CALL FOR MORE INVESTMENT IN SCOTLAND
At the NAPF Investment Conference, the first minister of Scotland and Scottish Nationalist Party leader Alex Salmond called for more pension fund investment in Scottish infrastructure projects. He said that Scotland had a whole series of shovel-ready projects compared to England and a £60 billion infrastructure investment plan. In particular, he highlighted Scotland’s potential for renewable energy, saying: “Scotland has 25% of Europe’s offshore wind power potential, 25% of its tidal power potential and 10% of its wave power potential – giving us a massive comparative advantage in some of the key energy sectors of the future.”

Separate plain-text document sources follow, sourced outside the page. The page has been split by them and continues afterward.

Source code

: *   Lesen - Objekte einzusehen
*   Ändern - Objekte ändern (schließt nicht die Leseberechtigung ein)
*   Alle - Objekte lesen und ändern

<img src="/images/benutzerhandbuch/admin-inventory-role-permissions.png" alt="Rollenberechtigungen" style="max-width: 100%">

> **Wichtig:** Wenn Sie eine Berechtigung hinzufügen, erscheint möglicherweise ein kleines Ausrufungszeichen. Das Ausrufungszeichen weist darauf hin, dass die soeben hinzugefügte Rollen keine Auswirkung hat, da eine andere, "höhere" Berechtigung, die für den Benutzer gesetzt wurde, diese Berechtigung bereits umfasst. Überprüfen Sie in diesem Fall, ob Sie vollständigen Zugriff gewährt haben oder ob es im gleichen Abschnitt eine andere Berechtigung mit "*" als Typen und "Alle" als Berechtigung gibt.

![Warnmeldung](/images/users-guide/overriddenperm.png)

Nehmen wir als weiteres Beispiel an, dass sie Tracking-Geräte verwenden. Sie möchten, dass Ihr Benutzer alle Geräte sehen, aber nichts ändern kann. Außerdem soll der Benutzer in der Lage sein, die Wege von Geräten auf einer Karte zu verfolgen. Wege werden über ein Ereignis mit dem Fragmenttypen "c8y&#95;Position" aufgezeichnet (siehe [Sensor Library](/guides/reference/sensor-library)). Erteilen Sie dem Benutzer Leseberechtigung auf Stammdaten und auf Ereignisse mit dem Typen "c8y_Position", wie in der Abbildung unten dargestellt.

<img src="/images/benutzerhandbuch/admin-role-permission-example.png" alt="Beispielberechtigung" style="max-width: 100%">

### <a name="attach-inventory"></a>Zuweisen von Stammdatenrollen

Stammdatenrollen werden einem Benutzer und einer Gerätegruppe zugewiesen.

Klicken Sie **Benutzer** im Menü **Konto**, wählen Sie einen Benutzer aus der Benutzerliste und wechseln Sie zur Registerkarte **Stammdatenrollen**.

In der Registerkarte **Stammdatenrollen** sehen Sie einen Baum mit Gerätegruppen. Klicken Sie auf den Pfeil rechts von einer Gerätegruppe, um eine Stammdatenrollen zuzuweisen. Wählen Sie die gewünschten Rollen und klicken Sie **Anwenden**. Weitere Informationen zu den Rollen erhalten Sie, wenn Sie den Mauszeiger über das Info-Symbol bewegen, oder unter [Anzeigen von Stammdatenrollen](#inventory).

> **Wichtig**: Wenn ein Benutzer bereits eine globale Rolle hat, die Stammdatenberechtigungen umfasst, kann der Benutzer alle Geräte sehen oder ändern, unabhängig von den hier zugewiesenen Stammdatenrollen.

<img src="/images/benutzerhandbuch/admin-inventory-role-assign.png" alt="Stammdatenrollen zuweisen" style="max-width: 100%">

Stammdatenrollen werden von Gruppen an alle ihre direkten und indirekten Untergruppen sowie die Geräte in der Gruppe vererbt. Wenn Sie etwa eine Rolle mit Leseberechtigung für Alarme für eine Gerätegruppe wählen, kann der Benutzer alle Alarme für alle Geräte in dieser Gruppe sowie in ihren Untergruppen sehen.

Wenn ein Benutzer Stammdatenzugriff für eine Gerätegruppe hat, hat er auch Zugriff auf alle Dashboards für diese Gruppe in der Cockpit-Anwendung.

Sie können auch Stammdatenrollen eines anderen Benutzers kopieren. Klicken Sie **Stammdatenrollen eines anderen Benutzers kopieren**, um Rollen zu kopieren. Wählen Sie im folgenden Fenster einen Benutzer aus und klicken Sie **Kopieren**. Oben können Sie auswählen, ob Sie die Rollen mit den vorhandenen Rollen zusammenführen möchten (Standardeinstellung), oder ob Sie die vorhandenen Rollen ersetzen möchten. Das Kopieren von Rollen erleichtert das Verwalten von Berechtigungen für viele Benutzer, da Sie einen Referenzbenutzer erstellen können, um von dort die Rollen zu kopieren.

When asked by NAPF chairman Mark Hyde Harrison if the prospect of Scottish independence would create uncertainty for investors, Salmond downplayed this, saying an independent Scotland would continue to use sterling as its currency. When Royal Mail Pension Trustees’ Geoff Lindey asked Salmond why English pension funds would invest in Scotland when the Scottish government was hostile to England, Salmond commented that that Scottish independence would lead to a better relationship with England, offering: “I don’t have an anti-English bone in my body” to ironic laughter from delegates.